# 2009 Mini Celebration - FLetcher, NC



## KHA (May 13, 2009)

The premiums are now available online for the 2009 Mini Celebration (which will be offering Classic Shetland classes, as well as a full A rated AMHR Miniature show with plenty of Youth and Amateur classes!) and the 2009 Dixieland Jamboree AMHA show which will offer a complete listing of Amateur, AOTE, Youth classes, as well as the standard open classes. Due to the increase of participants in the past few years, we are now going to a four day show.
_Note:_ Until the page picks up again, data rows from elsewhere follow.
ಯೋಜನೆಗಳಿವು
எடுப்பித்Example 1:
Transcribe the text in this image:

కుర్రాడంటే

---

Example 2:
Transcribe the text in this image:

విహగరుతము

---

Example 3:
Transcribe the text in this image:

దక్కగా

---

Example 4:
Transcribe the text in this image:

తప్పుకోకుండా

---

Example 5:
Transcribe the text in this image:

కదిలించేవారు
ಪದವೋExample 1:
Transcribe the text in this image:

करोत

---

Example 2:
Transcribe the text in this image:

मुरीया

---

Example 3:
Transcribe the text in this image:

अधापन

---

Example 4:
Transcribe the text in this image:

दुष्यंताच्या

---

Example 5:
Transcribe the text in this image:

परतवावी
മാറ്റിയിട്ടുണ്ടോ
Thursday and Friday will be ASPC/AMHR classes, and Saturday and Sunday will be the AMHA Classes.

This is the first time offering Classic Shetland classes to our roster, so if you have ponies,, this is your chance to BRING THEM OUT AND SHOW THEM!!!!
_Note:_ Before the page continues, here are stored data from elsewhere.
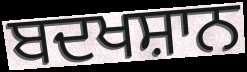
ਬਦਖਸ਼ਾਨ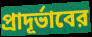
প্রাদূর্ভাবের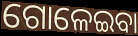
ଗୋଳେଇବା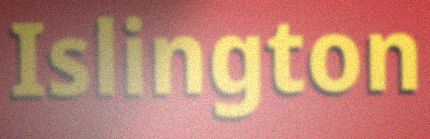
Islington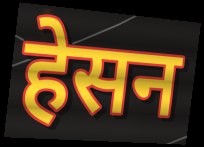
हेसन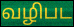
வழிபட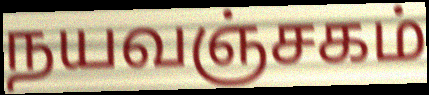
நயவஞ்சகம்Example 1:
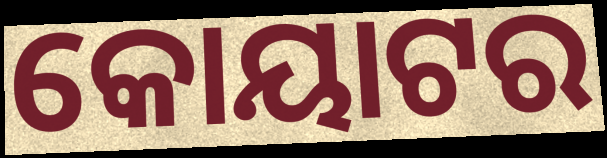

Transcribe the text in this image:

କୋୟାଟର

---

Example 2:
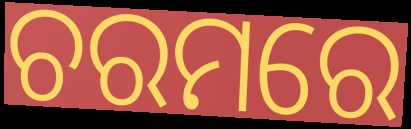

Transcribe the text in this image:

ଚରମରେ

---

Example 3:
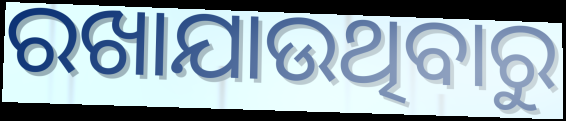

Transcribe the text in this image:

ରଖାଯାଉଥିବାରୁ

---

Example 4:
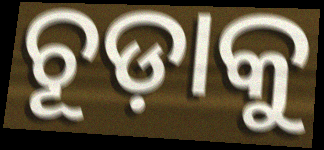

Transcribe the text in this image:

ଚୂଡ଼ାକୁ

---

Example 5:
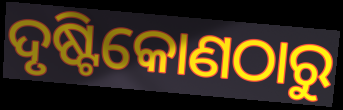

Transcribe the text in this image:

ଦୃଷ୍ଟିକୋଣଠାରୁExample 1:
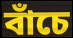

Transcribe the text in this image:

বাঁচে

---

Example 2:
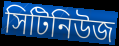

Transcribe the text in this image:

সিটিনিউজ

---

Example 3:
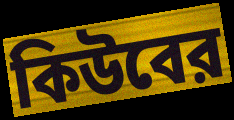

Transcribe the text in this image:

কিউবের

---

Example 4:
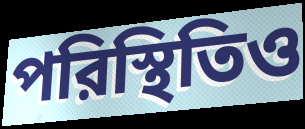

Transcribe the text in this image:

পরিস্থিতিও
Premiums are now available for download at http://dmhs.itgo.com

If you need further information, please feel free to contact me at 636-290-6258, or email at [email protected]

Hope to see you soon!

Dixi A. Cohea, Show Manager


----------



## hunterridgefarm (Jun 10, 2009)




----------



## hunterridgefarm (Jun 23, 2009)

just little over a week away!!!!!!!!!!!!!!!!!! we will see you there!!!!!!!!! this is one fun show to come to in the mtns of NC.

see you all there

Robby and DIane and Hunter


----------